When working with large columns, performing indexed searches can be a challenge. One solution is to use an MD5 column to index the search. In this video, we will explore how an MD5 column can be used for an indexed search and provide step-by-step instructions on how to add an MD5 column to a MySQL table.
To understand how an MD5 column works, let's start with a basic example. Let's consider a simple table called urls
that contains only two columns: id
and url
. The url
column is a TEXT
column because it can be a very large value consisting of many thousands of characters.

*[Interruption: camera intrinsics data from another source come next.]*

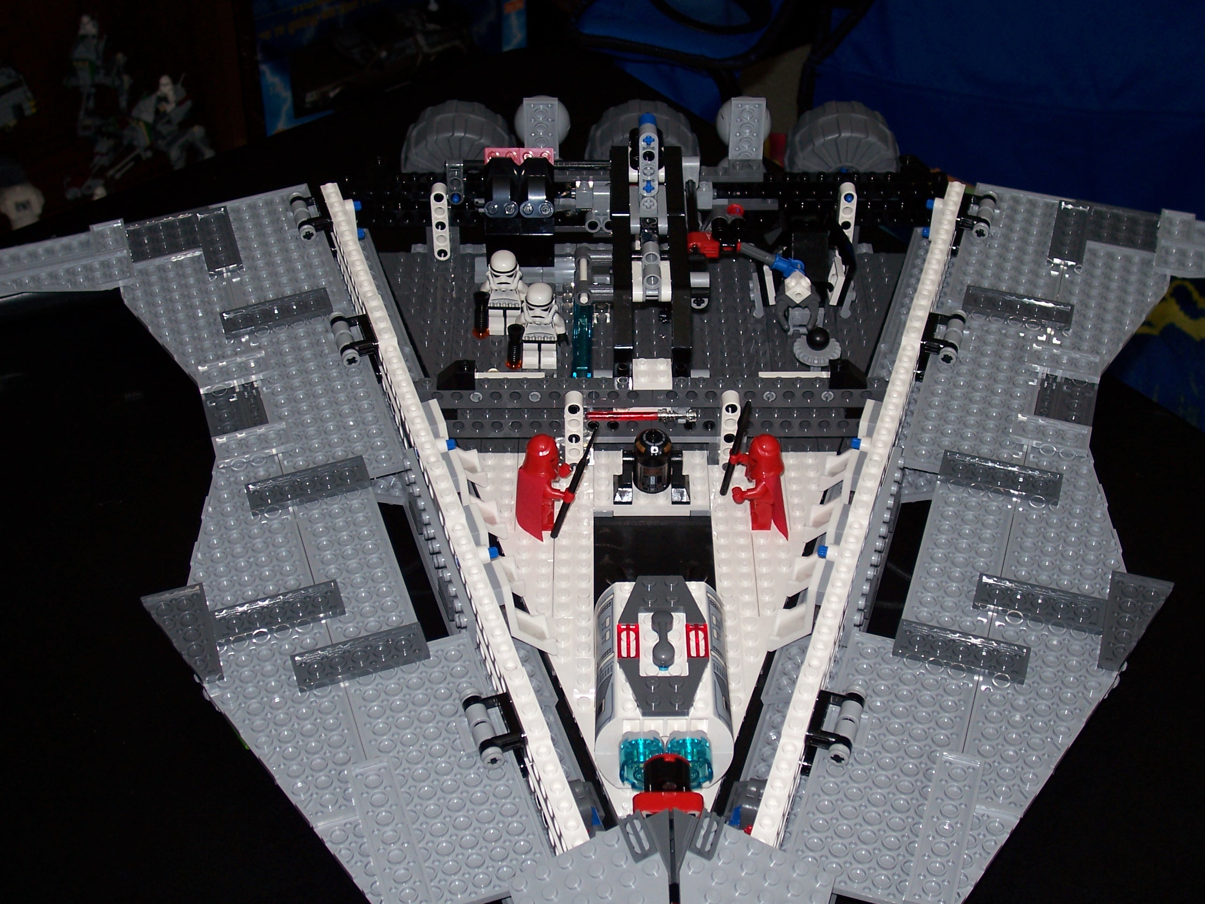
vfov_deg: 27.5
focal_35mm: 53
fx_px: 1845
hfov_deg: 36.2
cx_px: 602
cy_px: 452
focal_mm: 8.6
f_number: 3.4
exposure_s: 1/60
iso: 80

If we want to perform a strict equality lookup on this table where the URL equals a specific value, we could run the following SQL query:
SELECT * FROM URLs WHERE url = 'specific_value';
Since the url
column is not indexed, this query would result in a full table scan, searching through all the huge text columns. Unfortunately we can't just add a regular index to a TEXT
column
One way to create an equality index for a TEXT
column is to add an MD5 hash virtual generated column. An MD5 hash is a 128-bit value that can be calculated for any file, text string, or other data input.
To add an MD5 hash virtual generated column to the URLs table, we can run the following SQL query:
ALTER TABLE urls ADD COLUMN url_md5 CHAR(32) GENERATED ALWAYS AS (MD5(url));
This creates a new column called url_md5
that contains the MD5 hash of the URL column. This column can be indexed using a B-tree index.
To add an index to the new url_md5
column, we can use the following SQL query:
ALTER TABLE URLs ADD INDEX (`url_md5`);
Once indexed, we can perform an indexed search by running the following SQL query:
SELECT * FROM urls WHERE url_md5 = MD5('specific_value');
This query takes advantage of the index that was created on the url_md5
column, resulting in a much faster and more efficient search.
When creating an MD5 hash virtual generated column, it is important to specify the data type. Since we're only ever going to be comparing sets of bytes rather than characters, we can use BINARY(16)
for a more efficient search.
ALTER TABLE urls ADD COLUMN url_md5 binary(16) GENERATED ALWAYS AS (UNHEX(MD5(url)));
Then we can add an index to the new binary url_md5
column using the following SQL query:
ALTER TABLE urls ADD INDEX (url_md5);
And perform an indexed search using the following SQL query:
SELECT * FROM urls WHERE url_md5 = UNHEX(MD5('specific_value'));
This binary search is more efficient and faster than the previous example using CHAR.
Using an MD5 column for an indexed search can provide a quick and efficient solution for large columns. This method is particularly useful for strict equality searches on blob or text columns. By adding an MD5 column, you can speed up the search and improve the performance of your queries.